Organisation was officially approved by the Czechoslovak Ministry of the Interior on 11 August 1933. First constituent congress of the organisation took place on 13 October 1933 at Žofín Palace in Prague. Congress elected Jaroslav Motyčka as President and Josef Nestával as Main Chief of the organisation.

==Activities==
Freedom Guard Union formed local organisational network throughout the country, while most of the local organisations were situated to the border areas with strong German minority presence. Soon after the formation, 126 local divisions were created in Bohemia, 14 in Moravia, 15 in Silesia, 19 in Slovakia and 3 in the Subcarpathian Rus'. Units of the organisation used iconic grey uniforms. Organisation had also membership branches for women, which were uncommon for organisations connected with military environment at that time.

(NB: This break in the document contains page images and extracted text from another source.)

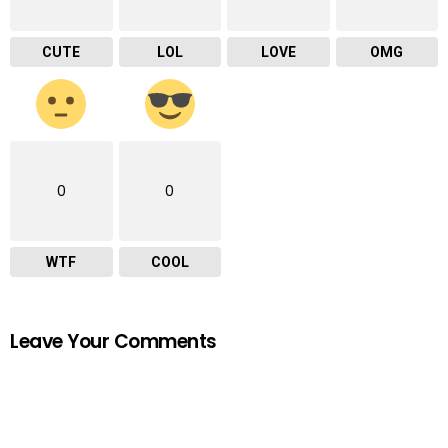
CUTE
LOL
LOVE
OMG
0
0
WTF
COOL
Leave Your Comments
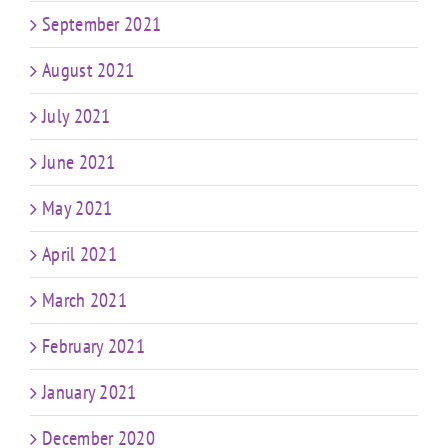
September 2021
August 2021
July 2021
June 2021
May 2021
April 2021
March 2021
February 2021
January 2021
December 2020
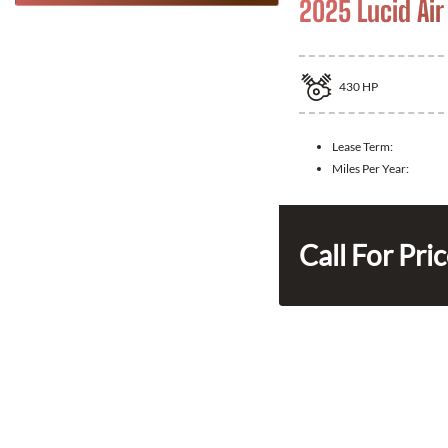
2025 Lucid Air
430
HP
Lease Term:
Miles Per Year:
Call For Pri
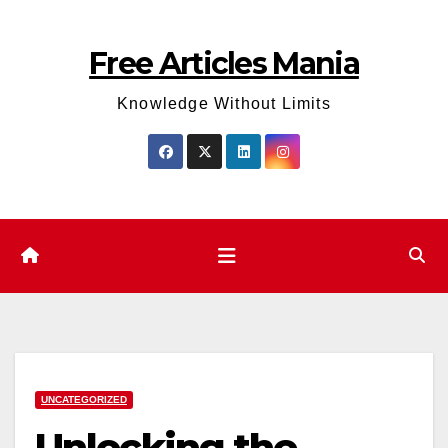
Skip
to
Free Articles Mania
content
Knowledge Without Limits
UNCATEGORIZED
Unlocking the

Organisation cooperated with other organisations of the party, such as youth wing, trade unions or scouting organisation Freedom Scouts, loosely associated with nation-wide Junák. In 1937 units of the Freedom Guard Union participated among others at the state funeral of Tomáš Masaryk, when they took part of the guard of honour and paid tribute to the remains of the President and founding father of Czechoslovakia. On 21 September 1937 units saluted the funeral procession in front of the Melantrich Publishing House of the Czechoslovak National Socialist Party at the Wenceslas Square in Prague.

==Dissolution==
In September 1938 members of the organisation from border areas of Czechoslovakia participated along with the military in the Sudeten German uprising in defence of the country from Sudeten German rebels. After Munich Agreement and occupation of the German areas by Nazi Germany and establishment of the Second Republic, Czechoslovak National Socialist Party ceased to operate and most of the party merged into the Party of National Unity. Freedom Guard Union then existed as independent association. After German occupation of the remaining territory of Czechoslovakia in March 1939, organisation was banned.

==Legacy==
During the German occupation of Czechoslovakia after March 1939, many former members of the organisation participated in the resistance against German occupation. Former Chief of the organisation Josef Nestával was arrested for participation in underground resistance and cooperation with illegal organisation Obrana národa in July 1940 by Gestapo and remained imprisoned until 1945. After Communists took power in 1948 Czechoslovak coup d'état, Josef Nestával participated in the anti-communist resistance. He was arrested in 1949 and was sentenced in a show trial along with Milada Horáková for life-imprisonment in 1950. He was conditionally released in 1963 and died in 1976 in Prague.